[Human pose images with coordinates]
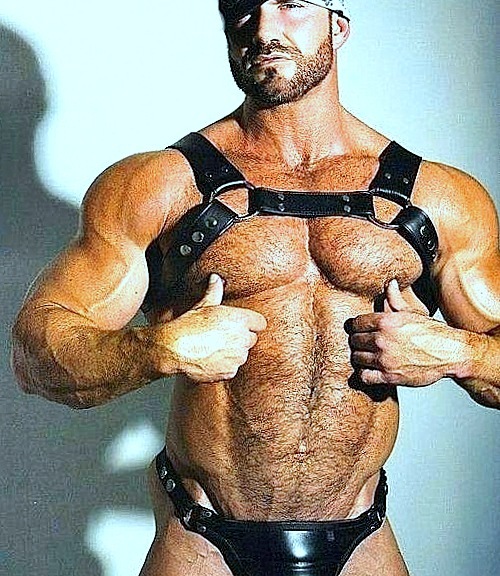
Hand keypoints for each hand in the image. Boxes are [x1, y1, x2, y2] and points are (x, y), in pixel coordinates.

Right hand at [156, 274, 266, 382]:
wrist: (175, 348)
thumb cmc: (189, 326)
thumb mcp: (203, 305)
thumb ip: (214, 291)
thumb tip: (216, 279)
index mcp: (240, 320)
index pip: (260, 323)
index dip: (251, 323)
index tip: (242, 324)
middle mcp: (242, 339)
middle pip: (251, 339)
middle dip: (241, 338)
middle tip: (224, 336)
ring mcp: (237, 357)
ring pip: (242, 354)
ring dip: (233, 352)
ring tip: (214, 347)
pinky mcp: (230, 372)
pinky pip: (232, 368)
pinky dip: (224, 365)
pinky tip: (211, 358)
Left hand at [346, 280, 464, 386]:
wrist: (450, 353)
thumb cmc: (432, 332)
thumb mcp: (413, 312)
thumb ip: (395, 299)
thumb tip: (390, 283)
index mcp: (386, 321)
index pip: (356, 323)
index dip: (357, 327)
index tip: (362, 330)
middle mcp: (383, 339)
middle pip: (354, 340)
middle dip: (359, 342)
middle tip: (366, 344)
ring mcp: (385, 359)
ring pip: (357, 358)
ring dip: (361, 358)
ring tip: (369, 356)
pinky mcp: (389, 376)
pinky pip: (365, 376)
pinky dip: (366, 374)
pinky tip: (372, 370)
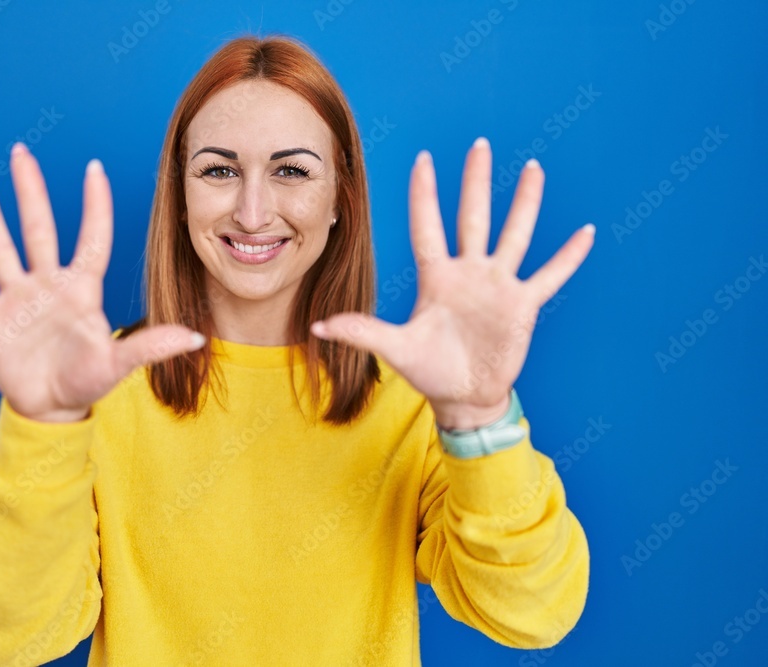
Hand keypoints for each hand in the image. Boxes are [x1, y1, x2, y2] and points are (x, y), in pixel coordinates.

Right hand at [0, 143, 203, 421]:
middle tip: (20, 152)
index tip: (93, 168)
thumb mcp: (119, 364)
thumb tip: (197, 338)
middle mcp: (47, 285)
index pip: (91, 238)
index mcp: (81, 290)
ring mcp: (16, 299)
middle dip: (30, 191)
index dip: (94, 205)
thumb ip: (152, 346)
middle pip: (38, 228)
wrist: (52, 410)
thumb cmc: (88, 383)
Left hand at [311, 138, 593, 428]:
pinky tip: (585, 232)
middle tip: (479, 144)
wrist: (463, 396)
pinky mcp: (522, 305)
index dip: (425, 195)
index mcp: (436, 277)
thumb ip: (362, 331)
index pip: (428, 226)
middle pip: (473, 217)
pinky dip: (567, 256)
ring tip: (533, 168)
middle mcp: (469, 272)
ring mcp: (498, 286)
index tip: (423, 159)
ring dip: (525, 203)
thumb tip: (318, 326)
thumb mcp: (395, 348)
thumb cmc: (429, 370)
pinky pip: (549, 275)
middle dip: (475, 182)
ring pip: (515, 234)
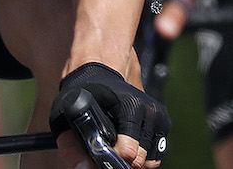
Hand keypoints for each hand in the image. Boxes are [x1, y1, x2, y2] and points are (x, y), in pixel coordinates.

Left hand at [51, 63, 169, 167]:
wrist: (102, 72)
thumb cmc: (84, 94)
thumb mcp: (68, 115)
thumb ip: (72, 147)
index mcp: (130, 105)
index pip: (129, 151)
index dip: (114, 160)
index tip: (104, 157)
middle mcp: (149, 110)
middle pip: (140, 159)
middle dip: (123, 162)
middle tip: (109, 153)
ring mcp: (159, 116)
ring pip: (150, 160)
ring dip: (134, 160)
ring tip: (117, 149)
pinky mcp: (164, 122)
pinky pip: (157, 154)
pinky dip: (144, 156)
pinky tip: (128, 146)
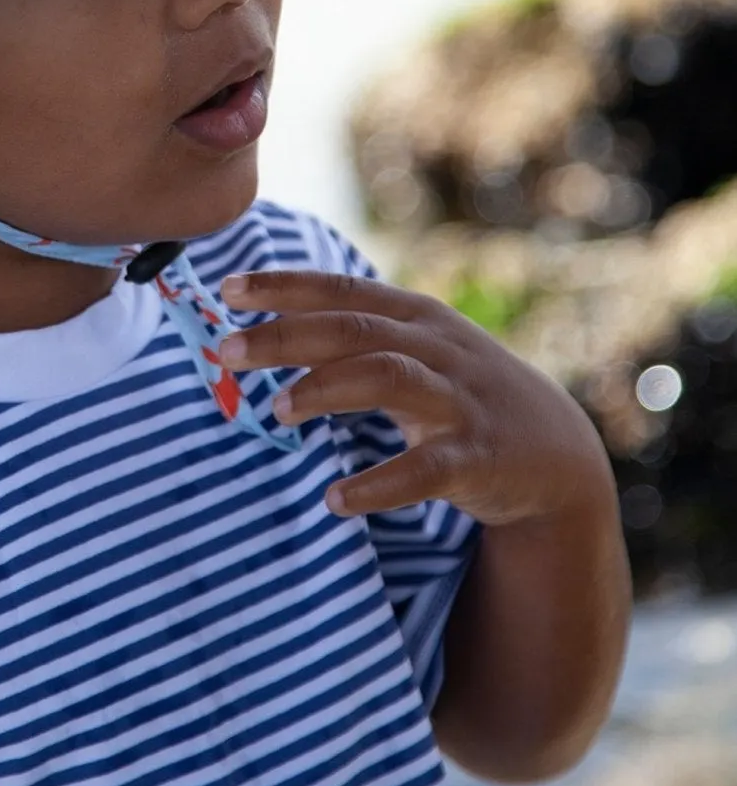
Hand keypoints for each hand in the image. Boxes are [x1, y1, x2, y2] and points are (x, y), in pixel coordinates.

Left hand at [218, 269, 614, 527]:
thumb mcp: (414, 352)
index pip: (342, 290)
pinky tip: (337, 498)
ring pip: (388, 377)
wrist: (557, 452)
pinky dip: (378, 483)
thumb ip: (351, 339)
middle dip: (287, 335)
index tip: (228, 288)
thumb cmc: (459, 394)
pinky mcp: (478, 457)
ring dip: (327, 389)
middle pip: (354, 329)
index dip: (285, 286)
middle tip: (228, 351)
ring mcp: (459, 400)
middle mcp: (436, 348)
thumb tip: (259, 330)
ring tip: (277, 410)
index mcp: (414, 317)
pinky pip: (425, 468)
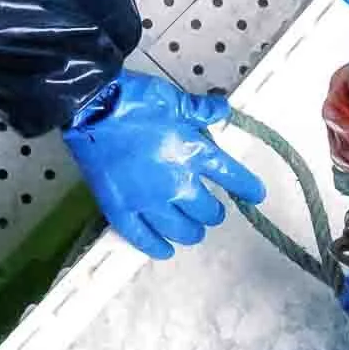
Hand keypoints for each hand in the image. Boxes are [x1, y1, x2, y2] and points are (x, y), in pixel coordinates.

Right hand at [62, 71, 266, 260]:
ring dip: (191, 231)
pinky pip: (144, 239)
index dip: (248, 188)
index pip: (232, 177)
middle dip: (213, 212)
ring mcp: (148, 202)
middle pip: (207, 211)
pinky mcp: (121, 210)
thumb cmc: (136, 100)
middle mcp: (177, 184)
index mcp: (194, 153)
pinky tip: (166, 250)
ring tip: (193, 229)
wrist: (92, 107)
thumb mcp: (175, 99)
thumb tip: (223, 111)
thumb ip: (201, 110)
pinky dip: (157, 248)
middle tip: (211, 209)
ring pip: (181, 230)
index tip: (256, 195)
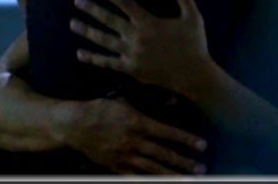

ASSIGNMENT >> The line containing "ring tip: (277, 410)" marks the start: set down exactly that line and every line after it through the last line of the data, without any pictures.

WRITTEN SOLUTION >>
ring tip: (277, 410)
index mcp: (414, 317)
pinky pip: (425, 468)
Hand keypoints for each hand in the image. Boxes are [x1, y1, x2, y2] and points are (x, y), in pixel coordinates.

Right hand at [62, 71, 266, 260]:
ring dip: (191, 231)
pinky pip: (144, 239)
index dip: (248, 188)
index pip: (232, 177)
middle dip: (213, 212)
ring mcp: (148, 202)
middle pip: (207, 211)
pinky mcp: (121, 210)
thumb cmc: (136, 100)
middle mcp: (177, 184)
index mcp: (194, 153)
pinky tip: (166, 250)
ring tip: (193, 229)
wrist: (92, 107)
thumb mcp: (175, 99)
thumb tip: (223, 111)
thumb ip: (201, 110)
pinky dip: (157, 248)
middle tip: (211, 209)
ring pip: (181, 230)
index tip: (256, 195)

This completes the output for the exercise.